One person in six in Germany is considered to be at risk for poverty. This represents 16.1 percent of the population, according to the figures released on Monday by the Federal Statistical Office. The poverty risk for single parents is over double the national average (35.2 percent) and stands at 31.9 percent for people living alone.

Deemed to be at risk of poverty are all those who receive less than 60 percent of the median income of the population. This calculation includes government benefits, such as child or housing benefit. In Germany, the poverty threshold commences at €979 a month for a single household, and €2,056 for a family with two children under age 14.

In the course of the past year, the proportion of children under 15 afflicted by poverty in Germany rose to 15.7 percent. A total of 1.64 million children in Germany are dependent on miserly Hartz IV welfare benefits.

A report by the United Nations Children’s Fund, UNICEF, this week also showed that 76.5 million children in wealthier economies, which include the countries of the OECD and the European Union, live in poverty. The number of children living in poverty in these countries has increased by 2.6 million since the beginning of the financial crisis in 2008.

According to a report in the Berlin Tagesspiegel, 2.35 million people in Germany are forced to work a second, so-called “mini-job”, with a mini-wage, in order make ends meet.

“Poor despite the jobs miracle”, was the headline run by the Berliner Zeitung in its report on the phenomenon of the rapidly growing sector of the “working poor”. Germany has developed a massive low-wage sector following the introduction of the labor market reforms 10 years ago by a Social Democrat—Green Party coalition. Millions are now employed in precarious forms of work. Workers employed by a temporary agency face an increased risk of poverty. According to the figures of the Hans Böckler Foundation, based on data from Eurostat, 17 percent of temp workers struggle to survive on insufficient earnings.

Many self-employed are also at risk of poverty. This includes those working in the construction industry, workers in social institutions and those in the media industry. Many of these precarious workers are unable to afford basic necessities, adequate health insurance, or have a proper pension.

According to a study by the German Savings Banks and Giro Association, 16 percent of respondents in a survey revealed they were not in a position to be able to save.

While the fear of sliding into poverty is growing in ever-broader circles of the population, the top 10 percent can look forward to expanding income and wealth.

Unlike the lower income strata, however, the upper 10 percent are not properly recorded in the available statistics. The data on income inequality is mostly based on the database of the Socio-Economic Panel of the German Institute for Economic Research, as well as voluntary household surveys conducted by the European Central Bank. People with high income and wealth are reluctant to reveal the extent of their income and assets. This means that statistics intended to express the divergence between rich and poor fail to reveal the true extent of inequality.

According to the Institute of Macroeconomic Research (IMK) at the Hans Böckler Foundation, it is not only the voluntary surveys that lead to inaccurate results.
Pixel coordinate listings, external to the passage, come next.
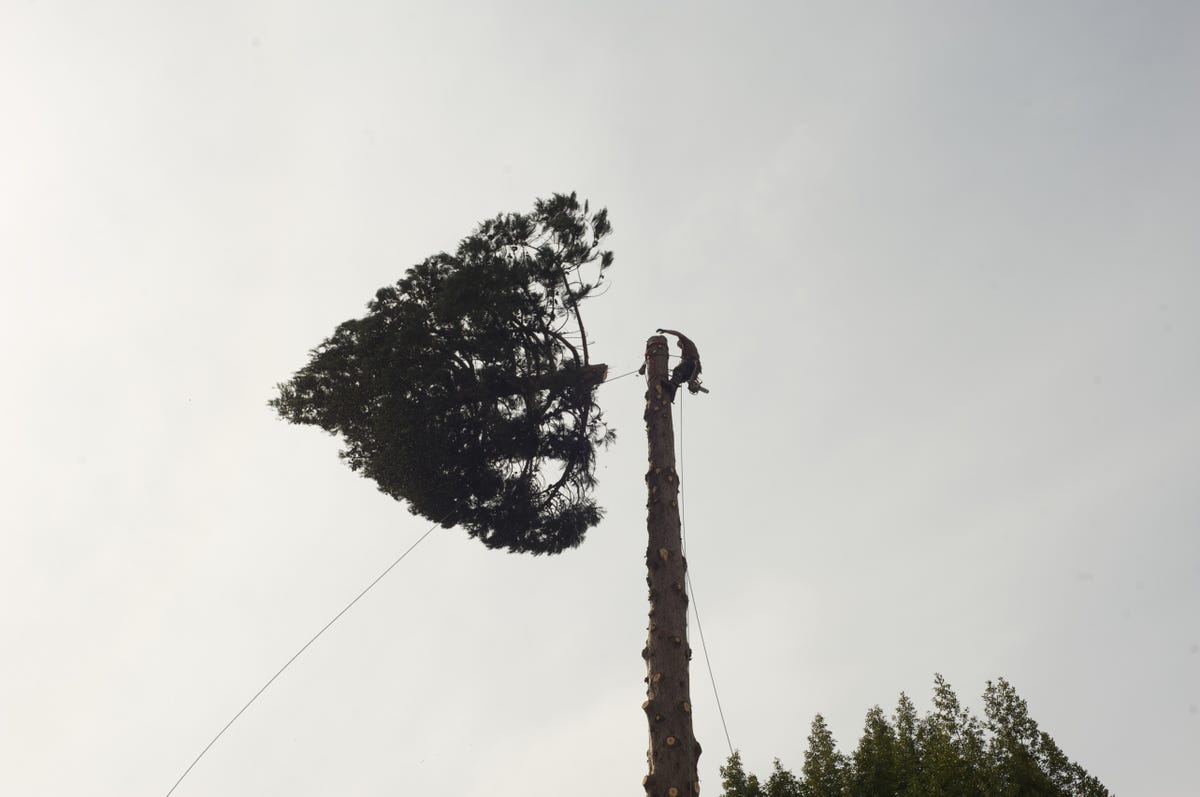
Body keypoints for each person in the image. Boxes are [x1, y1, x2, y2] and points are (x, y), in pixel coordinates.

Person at [656, 328, 708, 401]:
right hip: (691, 368)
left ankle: (671, 387)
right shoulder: (686, 351)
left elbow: (677, 333)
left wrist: (665, 331)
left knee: (677, 371)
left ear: (681, 342)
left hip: (692, 363)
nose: (680, 347)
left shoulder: (686, 342)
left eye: (679, 345)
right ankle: (672, 393)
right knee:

Capital income retained by companies and not passed on to the company owners is also disguised to hide the real level of accumulation of private wealth.

Since 2009, these retained profits are taxed directly by the company on the basis of a flat tax which in turn benefits shareholders who, in the main, already belong to the top income bracket. These private investors no longer have to declare this income in their tax returns.

This flat tax rate is just 25 percent, compared to the top tax rate for private investors of between 45 and 48 percent. The difference in the tax rates serves to continuously increase the total assets of private investors.

Since a wealth tax is no longer levied in Germany, there are no statistics reflecting the real income and wealth of the top 10 percent. According to the figures of the German Socio-Economic Panel, the net assets of the richest one percent of households was around €1.4 million per head in 2012, equivalent to 80 times the average per capita income. In 2002, the ratio stood at 50 to one.

Last fall, Manager Magazin published a ranking of the super-rich showing that the assets of the richest 100 had risen in the previous 12 months by 5.2 percent, to a record high of €336.6 billion. Germany has a total of 135 billionaires and, according to a study by Credit Suisse, 1.7 millionaires.

The figures recording growing poverty and poverty-risk are an indictment of the government and all of the parties represented in the Bundestag. They have organized in recent years a massive redistribution of wealth from the bottom to the top, with hundreds of billions awarded to the banks combined with drastic austerity programs affecting tens of millions.

The German Trade Union Federation (DGB) also bears responsibility for the growing poverty and social crisis. Not only has the DGB supported the anti-social policies of the German government, it has also played the key role in the introduction of low pay and welfare cuts. Virtually all the contracts and factory deals on wage reduction and the worsening of working conditions bear the signature of union bureaucrats.